Book Review: The Who

I'm a sucker for classic rock photography. I love seeing the bands I love when they were young, still ascendent and writing the rules as they went. I love the fashion and the hair, forever trapping them at a moment in time, with all the evocations of history and cultural upheaval their style suggests. But most of all I love the impromptu moments, musicians caught unaware, when their guard is down and the person beneath is revealed. It adds an extra dimension not just to the band or artist but to the music itself, as if I'm sharing a secret insight into the impulses that created the songs that provided the soundtrack to my life.

The Who, a decades-spanning collection of images, promises such communion with the iconic band.
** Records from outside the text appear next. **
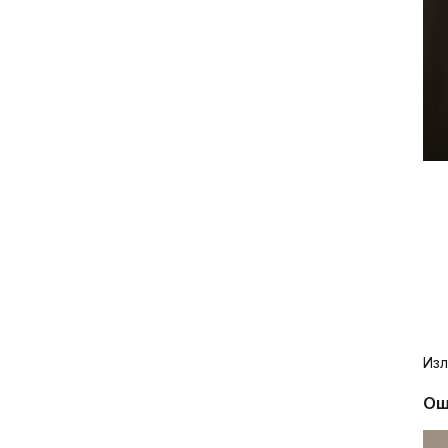
Изл
Ош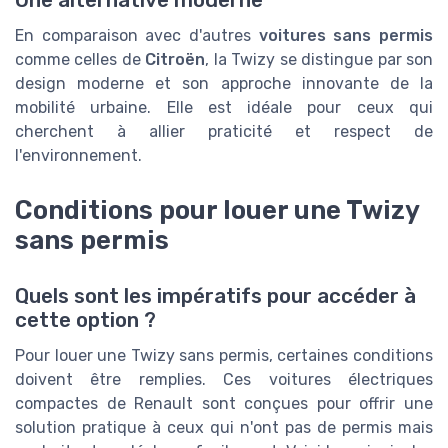
Une alternative moderne
En comparaison avec d'autres
voitures sans permis
comme celles de
Citroën
, la Twizy se distingue par son
design moderne et son approche innovante de la
mobilité urbaine. Elle est idéale pour ceux qui
cherchent à allier praticité et respect de
l'environnement.
Conditions pour louer une Twizy
sans permis
Quels sont les impératifs pour accéder à
cette option ?
Pour louer une Twizy sans permis, certaines conditions
doivent être remplies. Ces voitures électriques
compactes de Renault sont conçues pour offrir une
solution pratique à ceux qui n'ont pas de permis mais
The editors have dug into the vaults, uncovering hundreds of rare and previously unpublished pictures of The Who at every stage in their careers. As a lifelong Who fan, it was like unearthing lost treasure. There they are in 1964, familiar features gracing the faces of what essentially is a high school band. There they are on the set of Ready, Steady, Go! and the other mid '60s British music shows that helped break them into the mainstream. You see the sweat spraying off Keith Moon's head during their legendary performance on The Rolling Stones' Rock and Roll Circus, and the transformation of the band into arena rock behemoths, with Townshend's patented leaping windmill histrionics and Daltrey's similarly athletic delivery. In no time you see them as elder statesmen on one of their many "farewell tours," still busting the moves that made them teen idols decades earlier.

This collection will probably delight diehard who fans who revel in every scrap of found footage, and the images themselves have been lovingly restored with such vibrancy you'd think they were taken last week. Ultimately, though, as I paged through the book I felt increasingly let down. To call the liner notes and photo captions "thin" is being too generous, and there is little more context than what you'd get on a postcard. More damning, I never felt like there was little really new or revelatory. The photos are culled from a number of sources, and many seemed to capture the band members just after something interesting happened. There are a few gems here and there, but they often sit next to a close-up of a stone-faced bandmember. Some of this could likely be attributed to the Who itself (I've always felt that Roger Daltrey's facial expression throughout most of Tommy was probably his natural state), but as a music fan I always hope to see the same spark that animates the music animate the man. As comprehensive as this collection is, it rarely captures that. Having had the pleasure of reviewing Ken Regan's marvelous All Access last fall, it's hard to get excited for any anthology that doesn't do more than catalog its subject.